Before there was The Media Foundation there was Psychomedia Productions, an underground film collective that ran its wild dog-and-pony show out of the same Vancouver address that now churns out Adbusters. Just spitting distance from where Greenpeace midwifed the environmental justice movement, and a young Georgia Straight arts editor named Bob Geldof jacked into the electric countercultural scene that was Vancouver in the Seventies, Psychomedia strode the boards like a holy fool.

This was the first North American brain fart of Adbusters founding editor Kalle Lasn, who would go on to steer Buy Nothing Day and Occupy Wall Street. But this was before any of that was even a dream. This was pure spray-and-pray experimental art — the hairy missing link between the National Film Board shorts and the longer, fictional sizzlers coming out of Los Angeles and Europe. On Saturday Nights, hundreds of artsies, hippies, justice warriors and folks just truckin’ thru would gather in the basement of 1243 7th Ave to see what weird shit these rogue independent filmies had hatched in the night.
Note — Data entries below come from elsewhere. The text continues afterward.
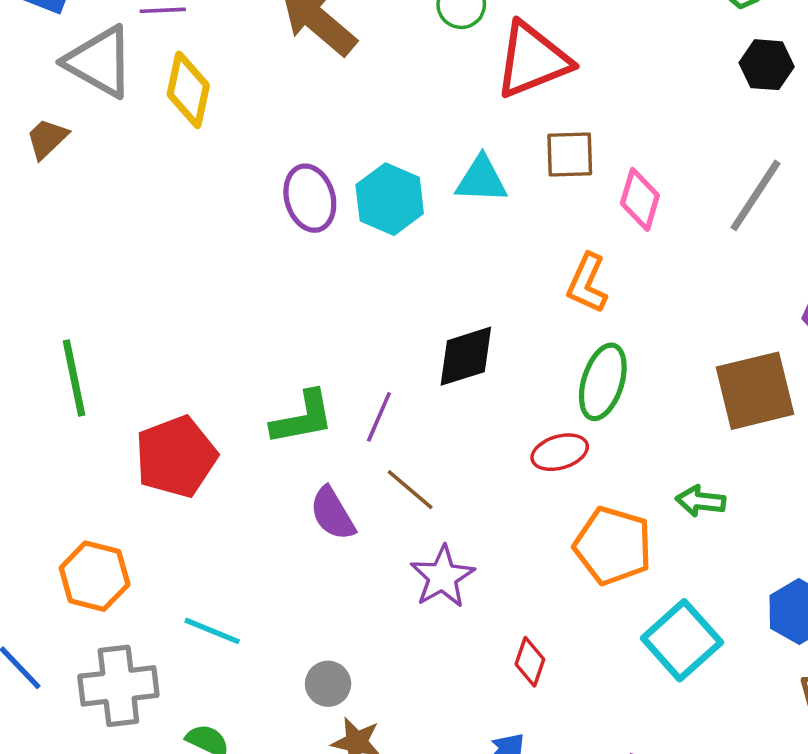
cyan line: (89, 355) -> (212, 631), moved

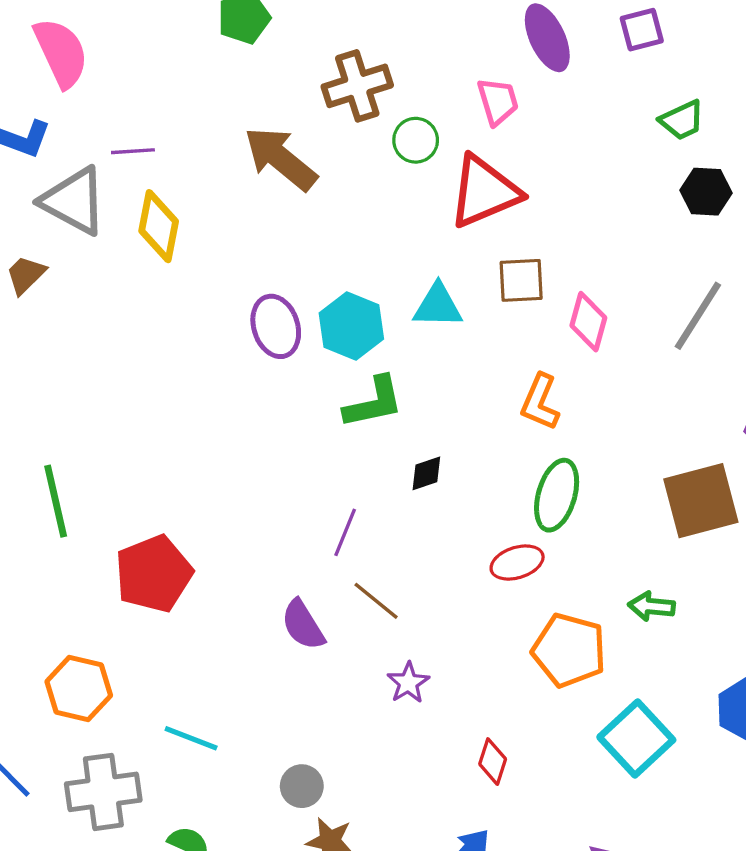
black diamond: (466, 356) -> (426, 473), size x0.6
green L-shape: (303, 418) -> (374, 402), moved
purple star: (442, 577) -> (408, 683), size x0.7

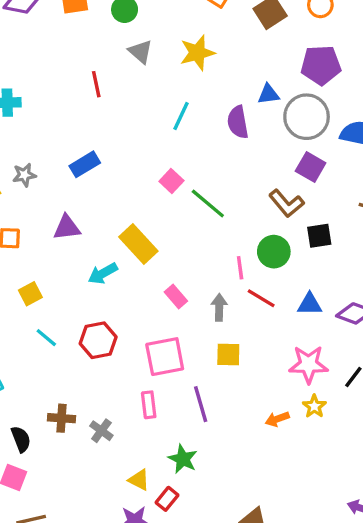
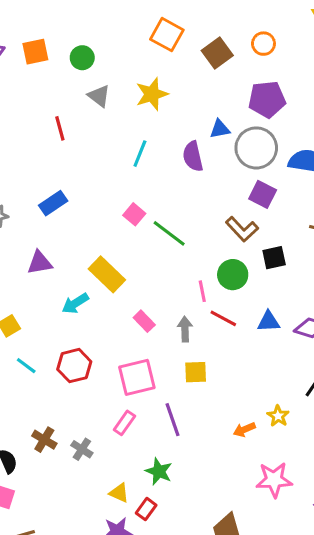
pink star: (308, 364) -> (274, 480), moved
pink rectangle: (149, 405) -> (124, 423), turned 45
brown cross: (61, 418) -> (44, 440), turned 30

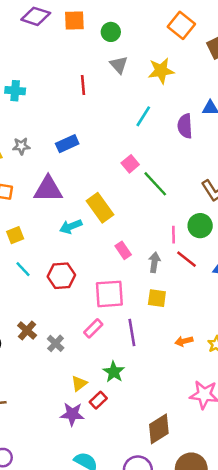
purple triangle: (40, 263) -> (48, 189), size x1.4
orange arrow: (244, 430) -> (184, 341), moved
yellow triangle: (119, 493) -> (79, 383), turned 48

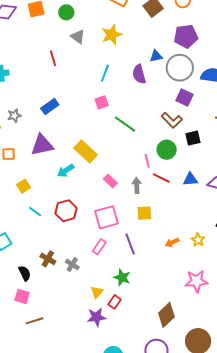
pink square: (130, 164) -> (102, 102), moved, turned 32

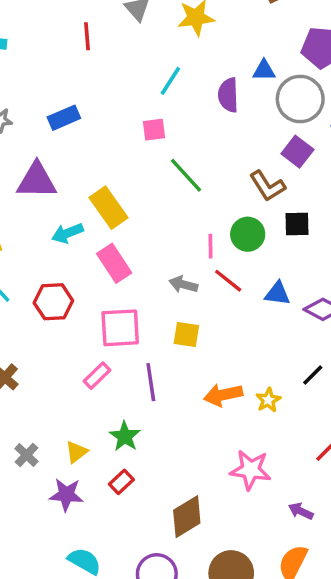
pink rectangle: (110, 181) -> (114, 263), moved, size x1.5
gray arrow: (137, 185) -> (183, 284), turned -84
orange arrow: (172, 242) -> (223, 395), size x1.5
gray cross: (72, 264) -> (26, 455), moved
red rectangle: (115, 302) -> (121, 482), moved

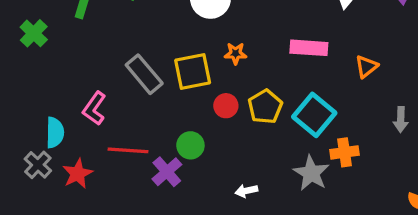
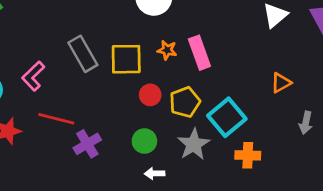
pink rectangle: (309, 48) -> (199, 53), moved, turned 56
gray arrow: (401, 119) -> (306, 123), moved
green circle: (190, 145) -> (144, 141), moved
gray star: (311, 173) -> (194, 144), moved

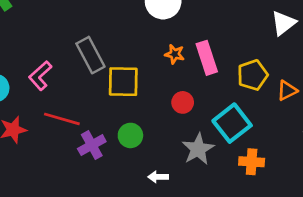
yellow square: (126, 59) -> (123, 82), moved
red circle: (150, 95) -> (183, 102), moved
yellow pentagon: (185, 102) -> (252, 75), moved
green circle: (144, 141) -> (130, 135), moved

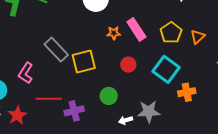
green circle: (130, 135) -> (109, 96), moved
purple cross: (92, 145) -> (74, 111), turned 30
gray star: (198, 149) -> (149, 112), moved, turned -30

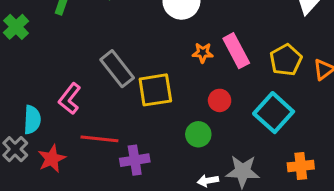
orange cross: (187, 92) -> (301, 166), moved
green circle: (109, 96) -> (198, 134), moved

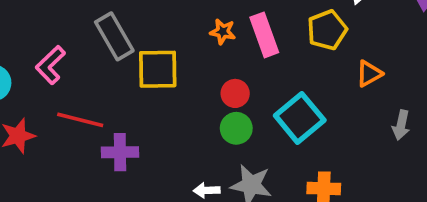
yellow pentagon: (286, 60) -> (327, 30), moved
green circle: (198, 134) -> (236, 128), moved

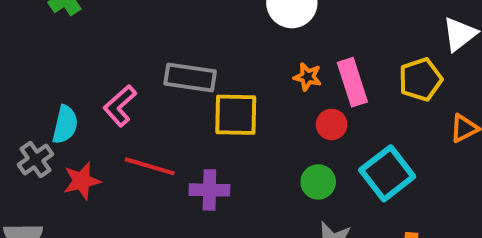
gray rectangle: (114, 36) -> (190, 77), turned -54
red circle: (235, 93) -> (332, 124), moved
purple cross: (120, 152) -> (209, 190), moved

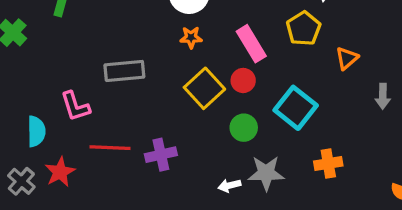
orange star: (308, 77) -> (191, 37), moved
pink L-shape: (120, 106) -> (75, 106), turned -52
yellow square: (236, 115) -> (204, 88), moved, turned -30
gray cross: (36, 160) -> (21, 181), moved

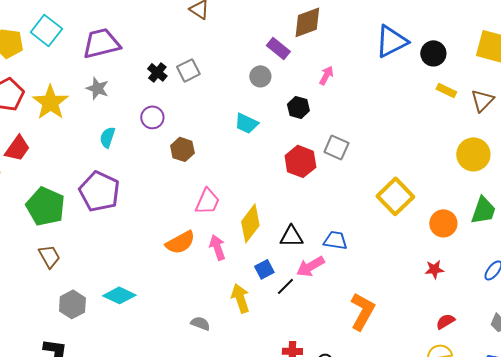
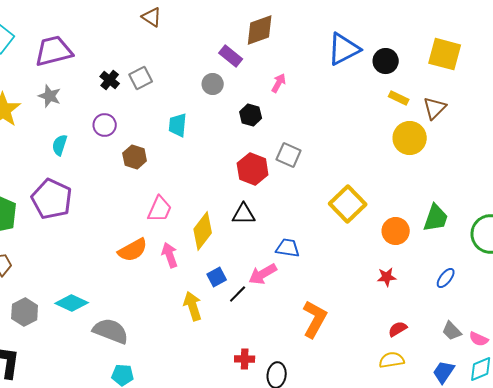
cyan trapezoid: (246, 123) -> (178, 125), moved, turned 70
yellow circle: (473, 154) -> (410, 138), moved
black triangle: (291, 236) -> (244, 214), moved
gray semicircle: (200, 323) -> (111, 331), moved, size x1.8

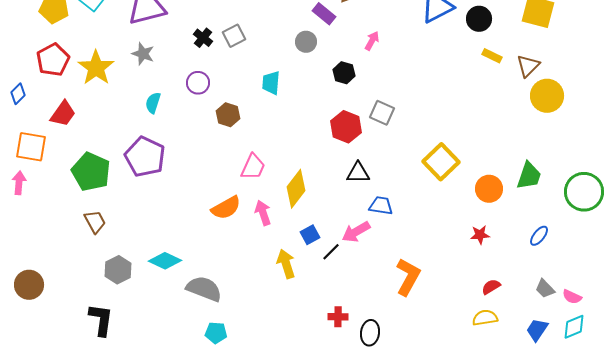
yellow circle: (410, 138) -> (547, 96), moved
black triangle: (244, 214) -> (358, 173), moved

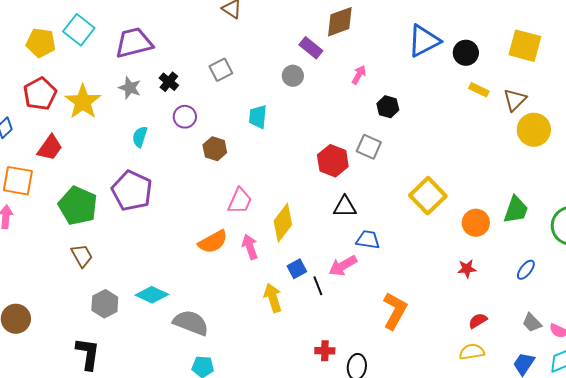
black cross: (203, 38) -> (169, 82), moved
black hexagon: (344, 73) -> (388, 107), moved
black line: (331, 252) -> (318, 286), turned -66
You bought a beverage – homemade beer that gave everyone the trots – pulled up a beanbag, lit a dart and then settled in and marvelled at the creative bug juice splashing off the screen.

Film is “the truth twenty-four times a second,” Godard once said. Did Psychomedia deliver on that promise? Decide for yourself. On this page is a sampler of some of the work from that era. It was rediscovered only recently in a basement vault that survived the fire that burned the original house down. Each short film will give you a hint of the raucous spirit of the time, and a peek at the hive mind of a bunch of ruffians who meant business — except that the business was to rewire brains and spread joy.

Be warned, though: watching them with today’s eyes may cause a lot of emotions to roll over you at once. (Don’t operate heavy machinery for the rest of the day.) It may make you pine for the days when The Left was setting the tone, breaking all the right rules and having all the fun.

Where did that spirit go?

That, friends, is a film for another day.